* WHAT TO PRODUCE *
Write out every entry precisely as given, leaving the pictures out.

※ ※ ※

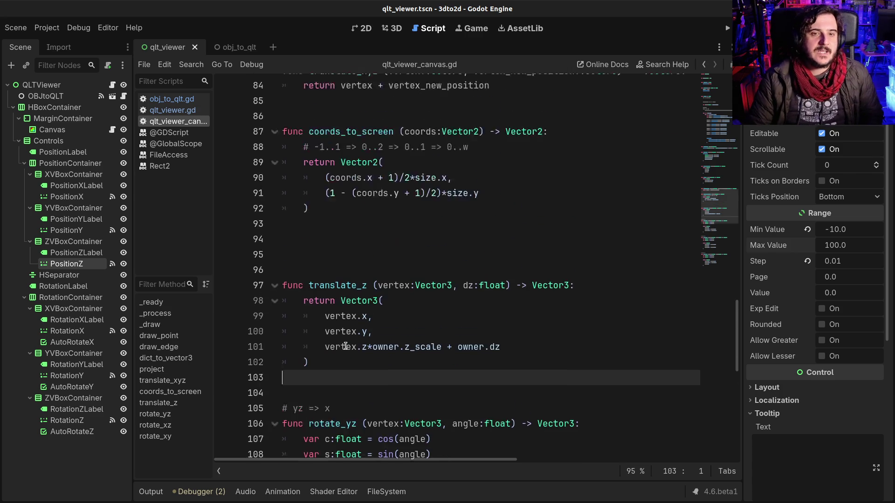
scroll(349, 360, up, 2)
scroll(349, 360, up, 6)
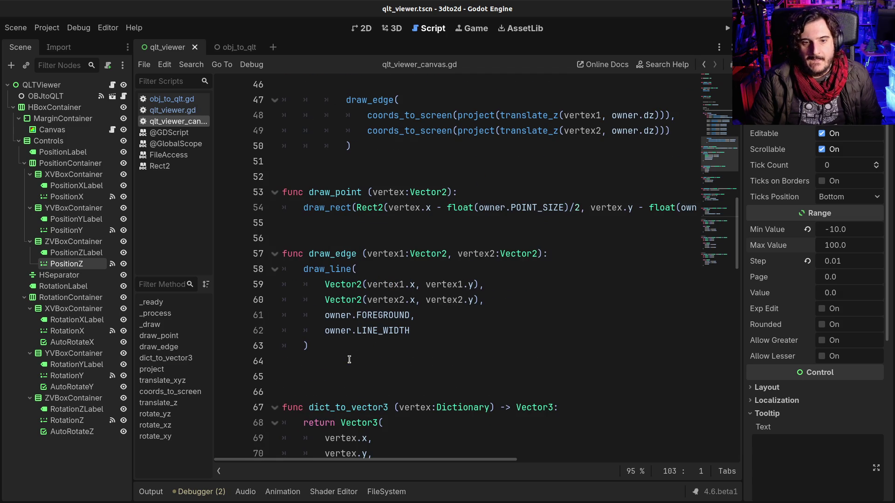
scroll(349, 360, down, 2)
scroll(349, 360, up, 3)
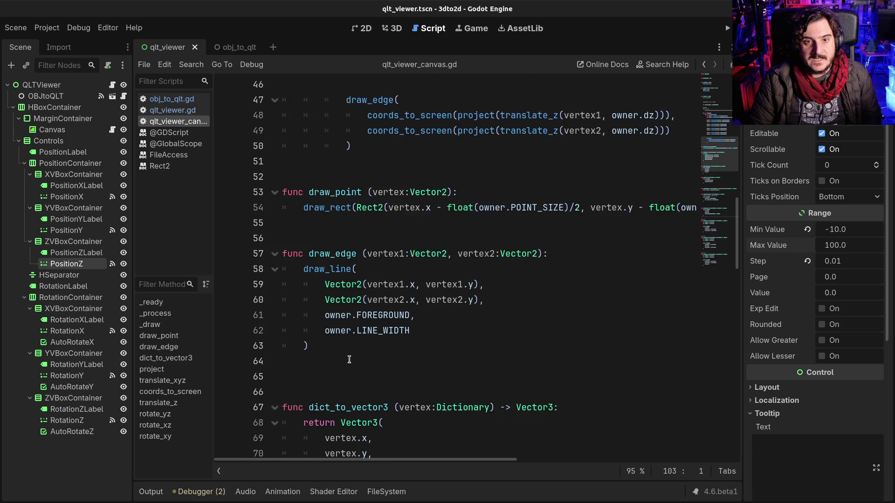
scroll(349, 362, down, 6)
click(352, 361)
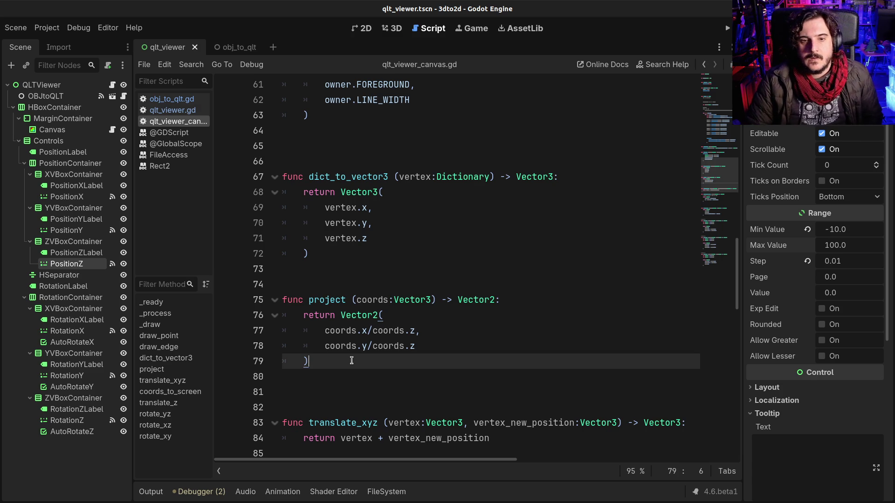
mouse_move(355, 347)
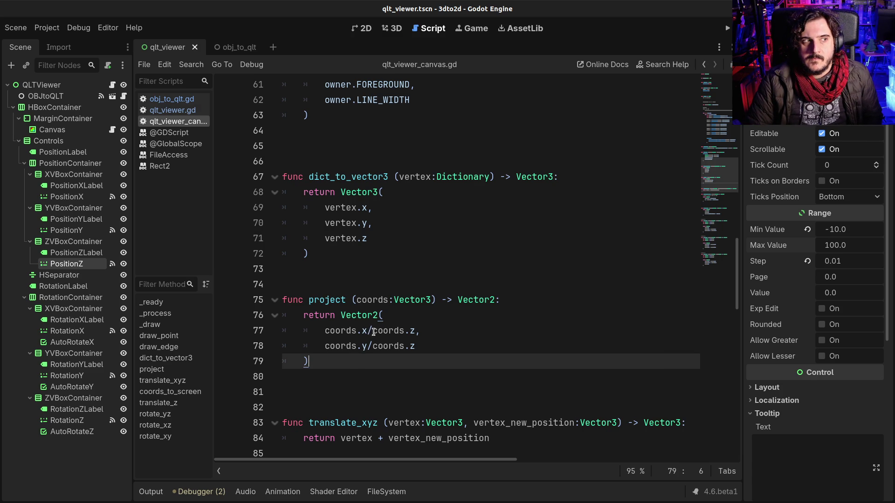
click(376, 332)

※ ※ ※

* RESULT *
scroll(349, 360, up, 2)
scroll(349, 360, up, 6)
scroll(349, 360, down, 2)
scroll(349, 360, up, 3)
scroll(349, 362, down, 6)
click(352, 361)
mouse_move(355, 347)
click(376, 332)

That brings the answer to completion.